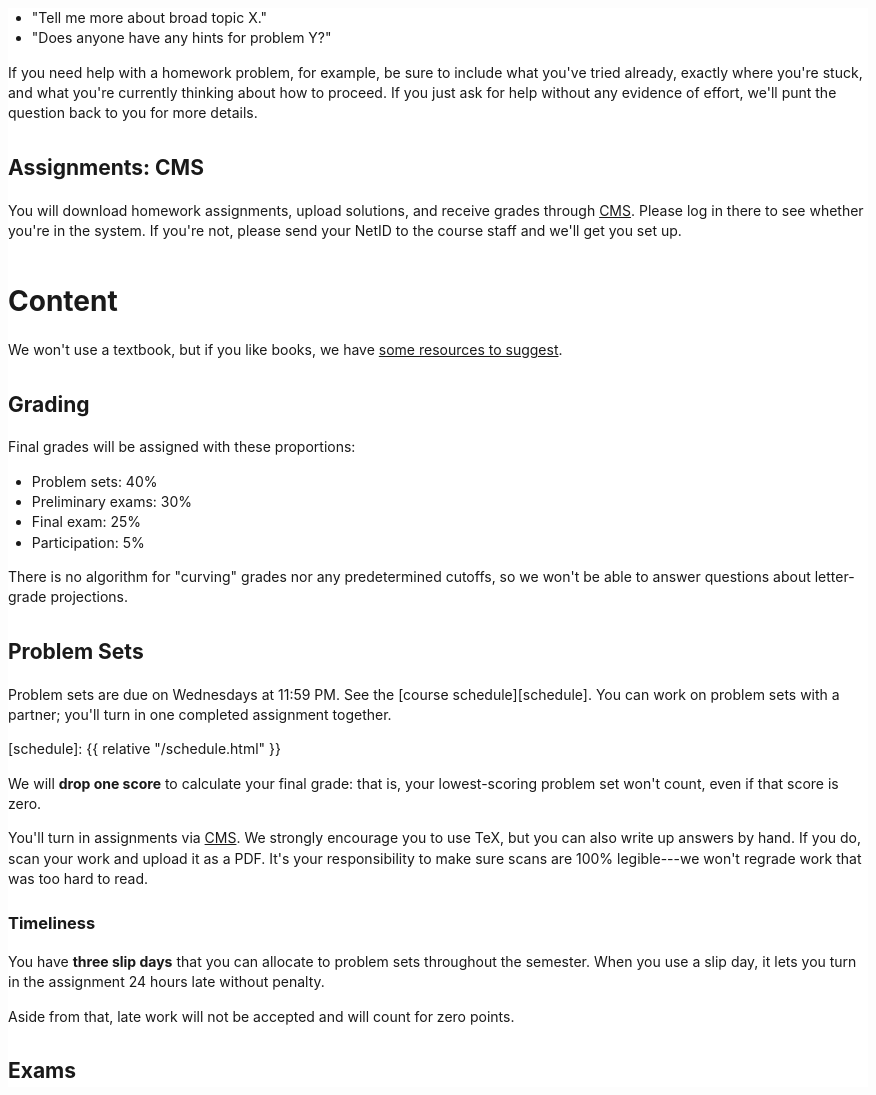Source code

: * "Tell me more about broad topic X."
* "Does anyone have any hints for problem Y?"

If you need help with a homework problem, for example, be sure to include what you've tried already, exactly where you're stuck, and what you're currently thinking about how to proceed. If you just ask for help without any evidence of effort, we'll punt the question back to you for more details.

## Assignments: CMS

You will download homework assignments, upload solutions, and receive grades through [CMS][]. Please log in there to see whether you're in the system. If you're not, please send your NetID to the course staff and we'll get you set up.

# Content

We won't use a textbook, but if you like books, we have [some resources to suggest][rsrc].

[rsrc]: resources.html

## Grading

Final grades will be assigned with these proportions:

* Problem sets: 40%
* Preliminary exams: 30%
* Final exam: 25%
* Participation: 5%

There is no algorithm for "curving" grades nor any predetermined cutoffs, so we won't be able to answer questions about letter-grade projections.

## Problem Sets

Problem sets are due on Wednesdays at 11:59 PM. See the [course schedule][schedule]. You can work on problem sets with a partner; you'll turn in one completed assignment together.

[schedule]: {{ relative "/schedule.html" }}

We will **drop one score** to calculate your final grade: that is, your lowest-scoring problem set won't count, even if that score is zero.

You'll turn in assignments via [CMS][].
We strongly encourage you to use TeX, but you can also write up answers by hand. If you do, scan your work and upload it as a PDF. It's your responsibility to make sure scans are 100% legible---we won't regrade work that was too hard to read.

### Timeliness

You have **three slip days** that you can allocate to problem sets throughout the semester. When you use a slip day, it lets you turn in the assignment 24 hours late without penalty.

Aside from that, late work will not be accepted and will count for zero points.

## Exams


[cms]: https://cmsx.cs.cornell.edu/
[finals]: https://registrar.cornell.edu/exams/fall-final-exam-schedule
[cw]: https://campuswire.com/c/G8507B91A
[aiproceedings]: http://www.theuniversityfaculty.cornell.edu/AcadInteg/index.html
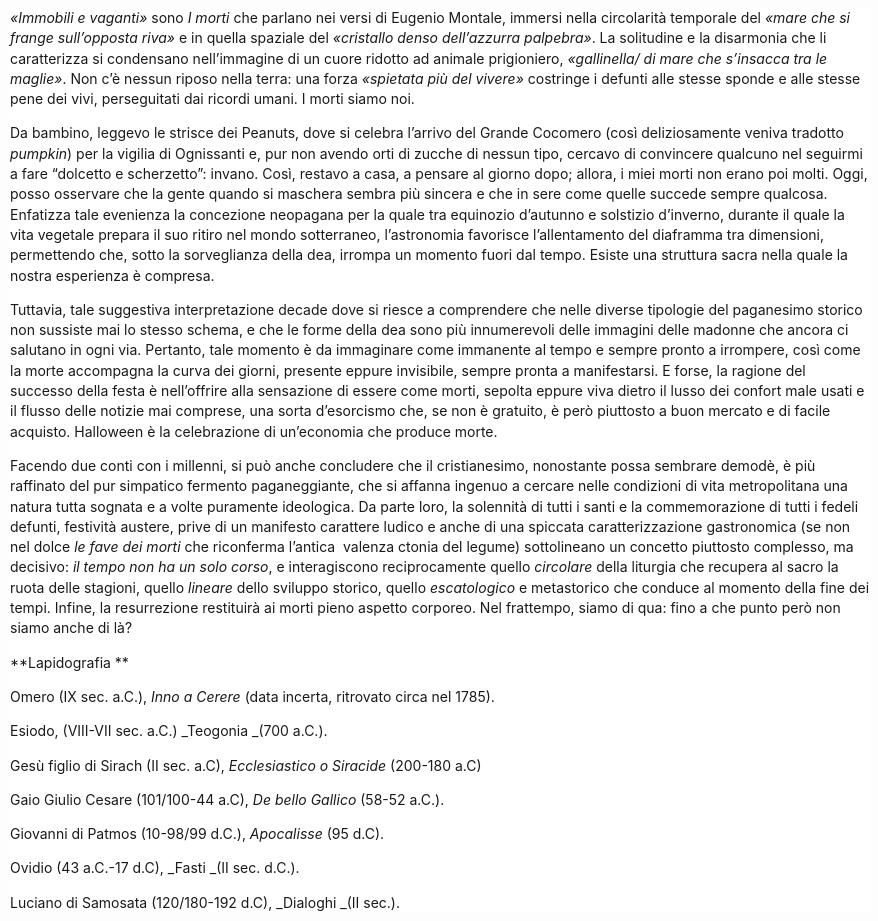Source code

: _«Immobili e vaganti»_ sono _I morti_ che parlano nei versi di Eugenio Montale, immersi nella circolarità temporale del _«mare che si frange sull’opposta riva»_ e in quella spaziale del _«cristallo denso dell’azzurra palpebra»_. La solitudine e la disarmonia che li caratterizza si condensano nell’immagine di un cuore ridotto ad animale prigioniero, _«gallinella/ di mare che s’insacca tra le maglie»_. Non c’è nessun riposo nella terra: una forza _«spietata più del vivere»_ costringe i defunti alle stesse sponde e alle stesse pene dei vivi, perseguitati dai ricordi umani. I morti siamo noi.

Da bambino, leggevo le strisce dei Peanuts, dove si celebra l’arrivo del Grande Cocomero (così deliziosamente veniva tradotto _pumpkin_) per la vigilia di Ognissanti e, pur non avendo orti di zucche di nessun tipo, cercavo di convincere qualcuno nel seguirmi a fare “dolcetto e scherzetto”: invano. Così, restavo a casa, a pensare al giorno dopo; allora, i miei morti non erano poi molti. Oggi, posso osservare che la gente quando si maschera sembra più sincera e che in sere come quelle succede sempre qualcosa. Enfatizza tale evenienza la concezione neopagana per la quale tra equinozio d’autunno e solstizio d’inverno, durante il quale la vita vegetale prepara il suo ritiro nel mondo sotterraneo, l’astronomia favorisce l’allentamento del diaframma tra dimensioni, permettendo che, sotto la sorveglianza della dea, irrompa un momento fuori dal tempo. Esiste una struttura sacra nella quale la nostra esperienza è compresa.

Tuttavia, tale suggestiva interpretazione decade dove si riesce a comprendere che nelle diverse tipologie del paganesimo storico non sussiste mai lo stesso schema, e che le forme della dea sono più innumerevoli delle immagini delle madonne che ancora ci salutano in ogni via. Pertanto, tale momento è da immaginare come immanente al tempo e sempre pronto a irrompere, così come la morte accompagna la curva dei giorni, presente eppure invisibile, sempre pronta a manifestarsi. E forse, la ragione del successo della festa è nell’offrire alla sensazione di essere come morti, sepolta eppure viva dietro il lusso dei confort male usati e il flusso delle notizie mai comprese, una sorta d’esorcismo che, se non è gratuito, è però piuttosto a buon mercato e di facile acquisto. Halloween è la celebrazione di un’economia che produce morte.

Facendo due conti con i millenni, si può anche concludere che il cristianesimo, nonostante possa sembrare demodè, è più raffinato del pur simpatico fermento paganeggiante, che si affanna ingenuo a cercare nelle condizioni di vita metropolitana una natura tutta sognata e a volte puramente ideologica. Da parte loro, la solennità di tutti i santi e la commemorazione di tutti i fedeli defunti, festività austere, prive di un manifesto carattere ludico e anche di una spiccata caratterizzazione gastronomica (se non nel dolce _le fave dei morti_ che riconferma l’antica  valenza ctonia del legume) sottolineano un concetto piuttosto complesso, ma decisivo: _il tempo non ha un solo corso_, e interagiscono reciprocamente quello _circolare_ della liturgia che recupera al sacro la ruota delle stagioni, quello _lineare_ dello sviluppo storico, quello _escatologico_ e metastorico che conduce al momento della fine dei tempi. Infine, la resurrezione restituirà ai morti pieno aspetto corporeo. Nel frattempo, siamo di qua: fino a che punto però non siamo anche di là?



**Lapidografia **

Omero (IX sec. a.C.), _Inno a Cerere_ (data incerta, ritrovato circa nel 1785).

Esiodo, (VIII-VII sec. a.C.) _Teogonia _(700 a.C.).

Gesù figlio di Sirach (II sec. a.C), _Ecclesiastico _o_ Siracide_ (200-180 a.C)

Gaio Giulio Cesare (101/100-44 a.C), _De bello Gallico_ (58-52 a.C.).

Giovanni di Patmos (10-98/99 d.C.), _Apocalisse_ (95 d.C).

Ovidio (43 a.C.-17 d.C), _Fasti _(II sec. d.C.).

Luciano di Samosata (120/180-192 d.C), _Dialoghi _(II sec.).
__________
Restate the whole listing exactly as written, minus the pictures.

Source code

: * "Tell me more about broad topic X."
* "Does anyone have any hints for problem Y?"

If you need help with a homework problem, for example, be sure to include what you've tried already, exactly where you're stuck, and what you're currently thinking about how to proceed. If you just ask for help without any evidence of effort, we'll punt the question back to you for more details.

## Assignments: CMS

You will download homework assignments, upload solutions, and receive grades through [CMS][]. Please log in there to see whether you're in the system. If you're not, please send your NetID to the course staff and we'll get you set up.

# Content

We won't use a textbook, but if you like books, we have [some resources to suggest][rsrc].

[rsrc]: resources.html

## Grading

Final grades will be assigned with these proportions:

* Problem sets: 40%
* Preliminary exams: 30%
* Final exam: 25%
* Participation: 5%

There is no algorithm for "curving" grades nor any predetermined cutoffs, so we won't be able to answer questions about letter-grade projections.

## Problem Sets

Problem sets are due on Wednesdays at 11:59 PM. See the [course schedule][schedule]. You can work on problem sets with a partner; you'll turn in one completed assignment together.

[schedule]: {{ relative "/schedule.html" }}

We will **drop one score** to calculate your final grade: that is, your lowest-scoring problem set won't count, even if that score is zero.

You'll turn in assignments via [CMS][].
We strongly encourage you to use TeX, but you can also write up answers by hand. If you do, scan your work and upload it as a PDF. It's your responsibility to make sure scans are 100% legible---we won't regrade work that was too hard to read.

### Timeliness

You have **three slip days** that you can allocate to problem sets throughout the semester. When you use a slip day, it lets you turn in the assignment 24 hours late without penalty.

Aside from that, late work will not be accepted and will count for zero points.

## Exams


[cms]: https://cmsx.cs.cornell.edu/
[finals]: https://registrar.cornell.edu/exams/fall-final-exam-schedule
[cw]: https://campuswire.com/c/G8507B91A
[aiproceedings]: http://www.theuniversityfaculty.cornell.edu/AcadInteg/index.html
Source code

: _«Immobili e vaganti»_ sono _I morti_ che parlano nei versi di Eugenio Montale, immersi nella circolarità temporale del _«mare che si frange sull’opposta riva»_ e in quella spaziale del _«cristallo denso dell’azzurra palpebra»_. La solitudine e la disarmonia che li caratterizza si condensano nell’immagine di un cuore ridotto ad animale prigioniero, _«gallinella/ di mare che s’insacca tra le maglie»_. Non c’è nessun riposo nella terra: una forza _«spietata più del vivere»_ costringe i defunti alle stesse sponde e alle stesse pene dei vivi, perseguitati dai ricordi umani. I morti siamo noi.

Da bambino, leggevo le strisce dei Peanuts, dove si celebra l’arrivo del Grande Cocomero (così deliziosamente veniva tradotto _pumpkin_) per la vigilia di Ognissanti e, pur non avendo orti di zucche di nessun tipo, cercavo di convincere qualcuno nel seguirmi a fare “dolcetto e scherzetto”: invano. Così, restavo a casa, a pensare al giorno dopo; allora, i miei morti non erano poi molti. Oggi, posso osservare che la gente quando si maschera sembra più sincera e che in sere come quelle succede sempre qualcosa. Enfatizza tale evenienza la concezione neopagana per la quale tra equinozio d’autunno e solstizio d’inverno, durante il quale la vita vegetale prepara il suo ritiro nel mondo sotterraneo, l’astronomia favorisce l’allentamento del diaframma tra dimensioni, permettendo che, sotto la sorveglianza della dea, irrompa un momento fuori dal tempo. Esiste una struttura sacra nella quale la nostra esperienza è compresa.

Tuttavia, tale suggestiva interpretazione decade dove si riesce a comprendere che nelle diverse tipologie del paganesimo storico non sussiste mai lo stesso schema, e che le forme della dea sono più innumerevoli delle immagini delle madonne che ancora ci salutano in ogni via. Pertanto, tale momento è da immaginare come immanente al tempo e sempre pronto a irrompere, così come la morte accompagna la curva dei giorni, presente eppure invisibile, sempre pronta a manifestarsi. E forse, la ragione del successo della festa è nell’offrire alla sensazione di essere come morti, sepolta eppure viva dietro il lusso dei confort male usati e il flusso delle notizie mai comprese, una sorta d’esorcismo che, se non è gratuito, è però piuttosto a buon mercato e di facile acquisto. Halloween è la celebrazione di un’economia che produce morte.

Facendo due conti con i millenni, si può anche concludere che il cristianesimo, nonostante possa sembrare demodè, è più raffinato del pur simpatico fermento paganeggiante, che si affanna ingenuo a cercare nelle condizioni di vita metropolitana una natura tutta sognata e a volte puramente ideologica. Da parte loro, la solennità di tutti i santi e la commemorazione di tutti i fedeli defunti, festività austere, prive di un manifesto carattere ludico e anche di una spiccata caratterizzazione gastronomica (se non nel dolce _le fave dei morti_ che riconferma l’antica  valenza ctonia del legume) sottolineano un concetto piuttosto complesso, ma decisivo: _il tempo non ha un solo corso_, e interagiscono reciprocamente quello _circolare_ della liturgia che recupera al sacro la ruota delle stagioni, quello _lineare_ dello sviluppo storico, quello _escatologico_ e metastorico che conduce al momento della fine dei tempi. Infine, la resurrezione restituirà ai morti pieno aspetto corporeo. Nel frattempo, siamo di qua: fino a che punto però non siamo anche di là?



**Lapidografia **

Omero (IX sec. a.C.), _Inno a Cerere_ (data incerta, ritrovato circa nel 1785).

Esiodo, (VIII-VII sec. a.C.) _Teogonia _(700 a.C.).

Gesù figlio di Sirach (II sec. a.C), _Ecclesiastico _o_ Siracide_ (200-180 a.C)

Gaio Giulio Cesare (101/100-44 a.C), _De bello Gallico_ (58-52 a.C.).

Giovanni di Patmos (10-98/99 d.C.), _Apocalisse_ (95 d.C).

Ovidio (43 a.C.-17 d.C), _Fasti _(II sec. d.C.).

Luciano di Samosata (120/180-192 d.C), _Dialoghi _(II sec.).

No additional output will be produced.